Price war pushes down revenues at Dialog; one-off costs cause LKR7.7 billion loss

14 Aug 2009

Sri Lanka’s largest cellco by subscribers, Dialog Telekom, has posted its results for the second quarter of 2009, showing that consolidated revenues fell by 4.6% year-on-year to LKR8.75 billion (USD76 million) due to tough price competition and a slow economy. The GSM operator, a subsidiary of Malaysia’s Axiata (formerly TM International), recorded a net loss of LKR7.67 billion in the three months to the end of June, compared to a quarterly net profit of LKR335 million a year before, as it said administrative costs in 2Q 2009 almost quadrupled to LKR9.1 billion from LKR2.3 billion a year ago, including a LKR6.0 billion one-off write-down of older network equipment. It was the company’s fourth straight quarterly loss, as it invests heavily in mobile, backbone, broadband internet and fixed-wireless infrastructure, and applies hefty discounts to mobile services to maintain its lead in the market. Dialog announced that on 12 August it launched services in Kilinochchi, Mullaitivu and four other towns in former war zones in Sri Lanka’s north, and plans to expand rapidly across other areas where fighting between government and rebel forces recently ceased. Dialog intends to roll out its 2G and 3G/3.5G mobile services, CDMA-based fixed line and WiMAX-based broadband services across the country’s Eastern and Northern provinces. Dialog’s core mobile revenues were LKR7.9 billion in April-June 2009, down from LKR8.3 billion a year earlier, although up from LKR7.7 billion quarter-on-quarter. The operator had 5.99 million cellular subscribers by mid-2009, up 25% from a year earlier and up 2% from the first quarter. Meanwhile, Dialog’s pay-TV service signed up around 136,000 subscribers by end-June, up 5% from the end of March.

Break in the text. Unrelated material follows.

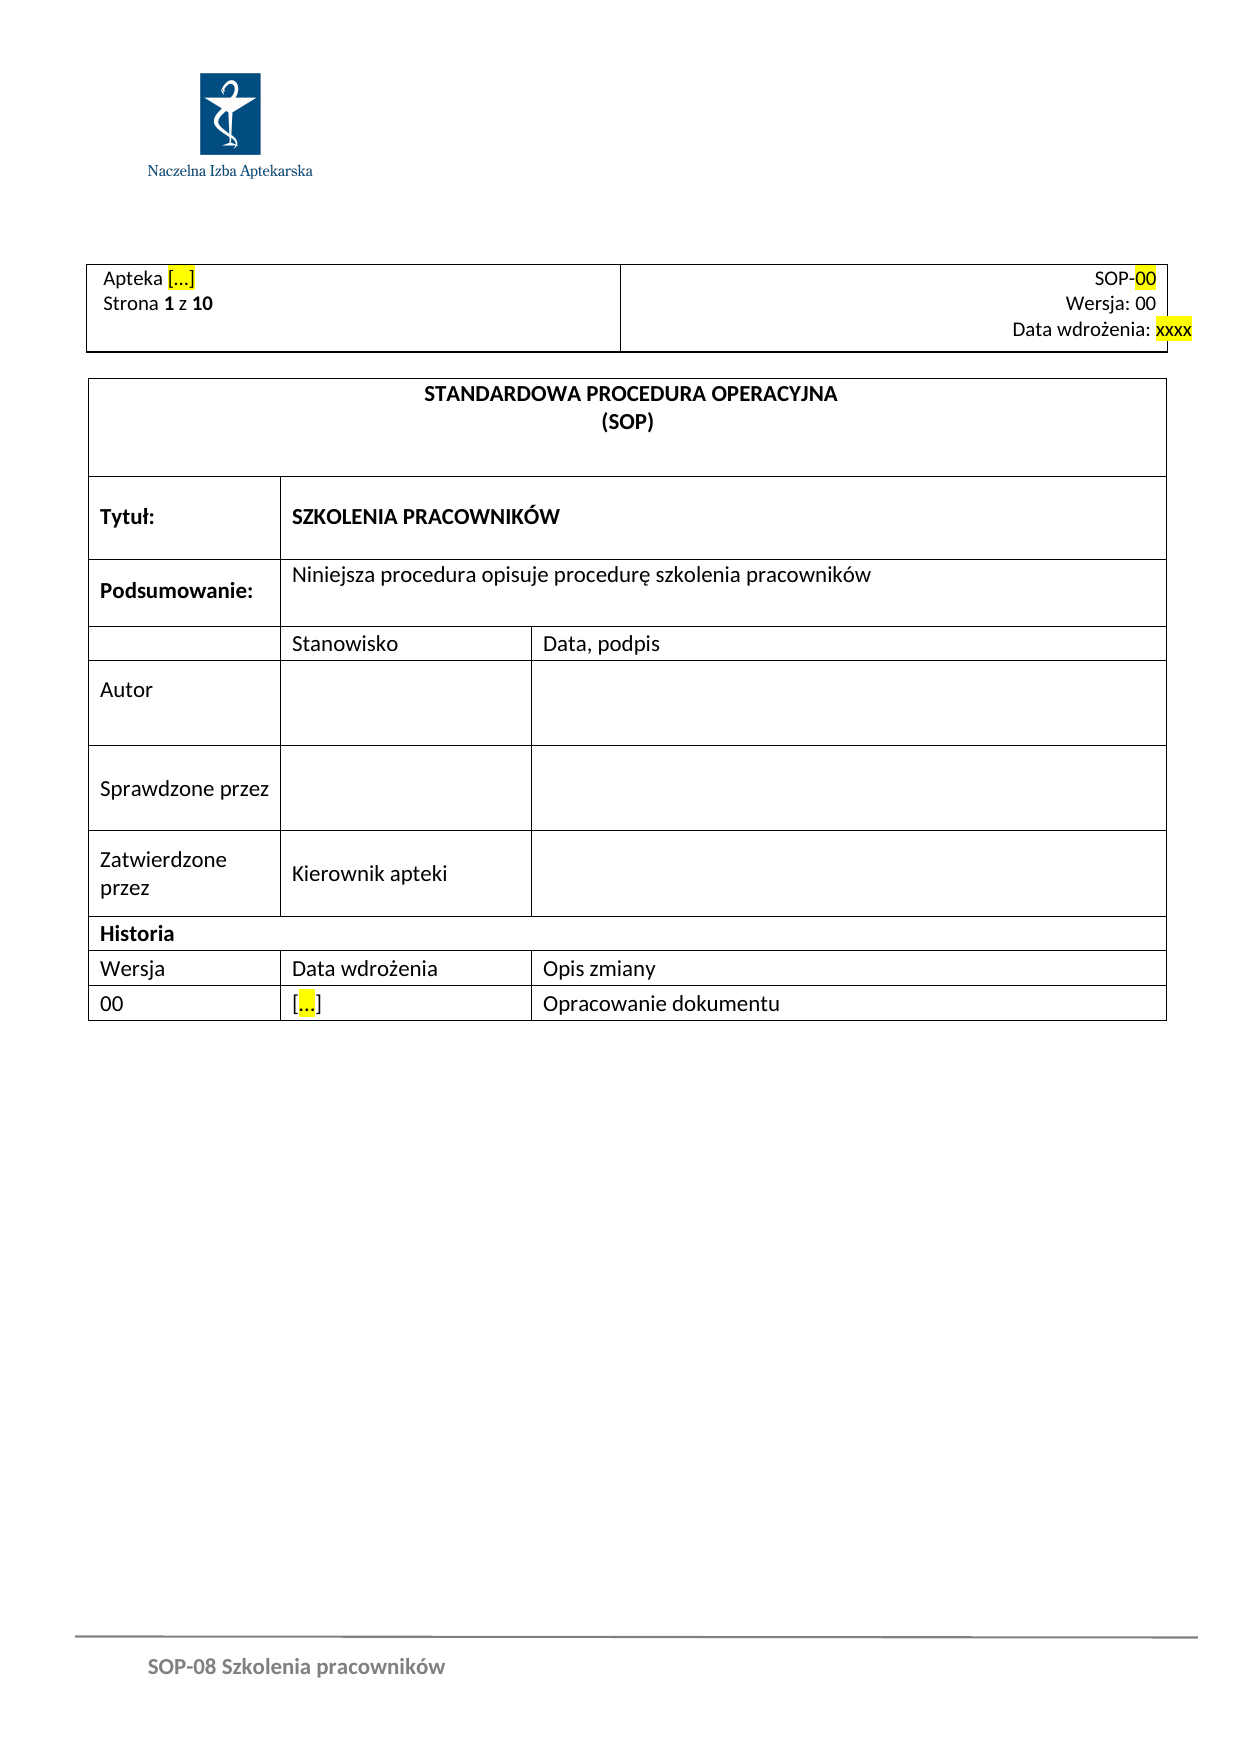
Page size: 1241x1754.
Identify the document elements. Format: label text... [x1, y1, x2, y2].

Sri Lanka’s mobile price war has been fuelled by the arrival of Indian-owned Bharti Airtel which launched as the fifth operator at the beginning of this year, and announced last month it had signed up one million customers, attracted by offers such as free incoming calls. The GSM unit of incumbent fixed line operator, Mobitel, increased its subscriber base by 61% year-on-year to 2.99 million at end-June 2009, whilst Hong Kong-backed Hutchison Telecommunications Lanka appeared to be a victim of the price war, reporting that subscribers dropped to 536,000 by mid-2009 from 772,000 the previous quarter. Tigo Sri Lanka, owned by Luxembourg-based Millicom International Cellular (MIC), has not reported customer figures for 2Q as MIC is in the process of selling its Asian businesses; Tigo had 2.11 million subscribers as of end-March 2009.